Welcome, Bible students, pastors, and church leaders, to the beginning of a new year of exploration and learning in Scope Bible School online lessons. This is our first lesson this new year, and in it, we shall delve into the profound consequences of Adam and Eve’s disobedience in the Garden of Eden. Quick flashback: We ended Lesson 5 on a rather sad note; we witnessed the moment when Adam and Eve, swayed by the serpent’s cunning words, disobeyed God’s command. Instead of heeding the voice of their Creator, they succumbed to temptation.

In today’s lesson, as we unfold the layers of this narrative, we shall pick up right from there; we’ll examine and understand the results of this disobedience, the immediate and long-term repercussions, extending as far as the events leading to the flood in chapter 7.

We shall start off by drawing a comparison of God’s warning to man regarding the consequences of eating the forbidden fruit (find these warnings in Lesson 4) with what actually transpired. In Genesis 2:17, God clearly stated to Adam that eating from the tree of the knowledge of good and evil would result in death: “But of the tree of the knowledge of good and evil you shall not eat, for in the day that you eat of it you shall surely die.” The phrase ‘in the day‘ might mean that man’s death was supposed to happen immediately after he put the fruit to mouth. So what we expect to witness is Adam and Eve collapsing dead right there before the serpent, and the serpent walking away smilingly, satisfied. It just didn’t happen that way. We did not see anybody collapsing. As a matter of fact, they were more alive than before—alive enough to see that they were naked! They had never noticed that and it had never been a concern to them. See, the little serpent was right. He had told them they would be more knowledgeable, and here they were more knowledgeable, able to notice their nakedness and a couple of other things that are not recorded in scripture. This is where we come in, our grand task here being to question and draw an analysis on whether God kept His word or if the serpent’s assertion that they would not die held some truth, or whole truth, if you may.
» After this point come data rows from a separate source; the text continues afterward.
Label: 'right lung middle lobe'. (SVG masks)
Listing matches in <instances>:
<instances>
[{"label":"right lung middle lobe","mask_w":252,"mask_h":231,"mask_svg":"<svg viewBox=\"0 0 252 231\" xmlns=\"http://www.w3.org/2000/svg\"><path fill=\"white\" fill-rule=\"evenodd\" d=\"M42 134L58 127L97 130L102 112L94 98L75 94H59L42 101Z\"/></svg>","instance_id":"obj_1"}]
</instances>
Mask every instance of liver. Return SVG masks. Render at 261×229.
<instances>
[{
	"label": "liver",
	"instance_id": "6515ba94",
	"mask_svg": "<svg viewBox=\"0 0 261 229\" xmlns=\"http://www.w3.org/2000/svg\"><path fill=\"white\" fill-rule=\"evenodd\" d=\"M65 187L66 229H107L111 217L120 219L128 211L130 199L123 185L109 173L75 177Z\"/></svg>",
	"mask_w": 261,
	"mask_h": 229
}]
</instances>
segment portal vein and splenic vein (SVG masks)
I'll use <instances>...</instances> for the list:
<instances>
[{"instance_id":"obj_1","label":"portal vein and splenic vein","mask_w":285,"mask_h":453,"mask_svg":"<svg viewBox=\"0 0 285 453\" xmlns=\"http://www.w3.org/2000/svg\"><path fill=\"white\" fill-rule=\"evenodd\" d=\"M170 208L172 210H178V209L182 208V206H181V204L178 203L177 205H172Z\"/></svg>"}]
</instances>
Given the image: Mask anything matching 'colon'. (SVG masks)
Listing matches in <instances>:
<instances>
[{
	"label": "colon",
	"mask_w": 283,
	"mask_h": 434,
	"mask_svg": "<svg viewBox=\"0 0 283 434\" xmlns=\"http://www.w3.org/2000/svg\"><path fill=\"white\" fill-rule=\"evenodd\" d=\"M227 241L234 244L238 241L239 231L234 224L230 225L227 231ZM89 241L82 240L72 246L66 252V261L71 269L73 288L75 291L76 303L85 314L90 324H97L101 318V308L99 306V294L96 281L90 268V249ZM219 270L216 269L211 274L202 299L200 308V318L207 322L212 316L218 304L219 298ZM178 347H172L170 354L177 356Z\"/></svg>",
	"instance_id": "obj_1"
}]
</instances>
Welcome aboard.

Numbers 23:19 “God is not a man, that He should lie, nor a son of man, that He should repent. Has He said, and will He not do? Or has He spoken, and will He not make it good?” There! Have you heard that? He does not lie. This scripture emphasizes the unchanging and truthful nature of God; whether it is good or bad that He is declaring, he does not lie about it. He does not even try to please anyone by lying to make them feel good. So if scripture says He does not lie, and yet we are seeing the lie of the year right before our eyes, how do we treat this case? Well, we look more deeply, turning our observation away from the more obvious and physical to the more mystical and spiritual.

If Adam ate of the fruit, he had to die in some way. Something within him had to die or be lost. That thing should’ve been so important and so crucial to his life that its loss would cause physical death and more grave problems than he could ever imagine (I am tempted to use the phrase than he could ever imagine in his little mind, hahaha). And since we don’t see anything physically changing, that thing should be invisible and yet powerful (safe to call it the invisible powerful!). There, you got yourself a movie or book title hahaha).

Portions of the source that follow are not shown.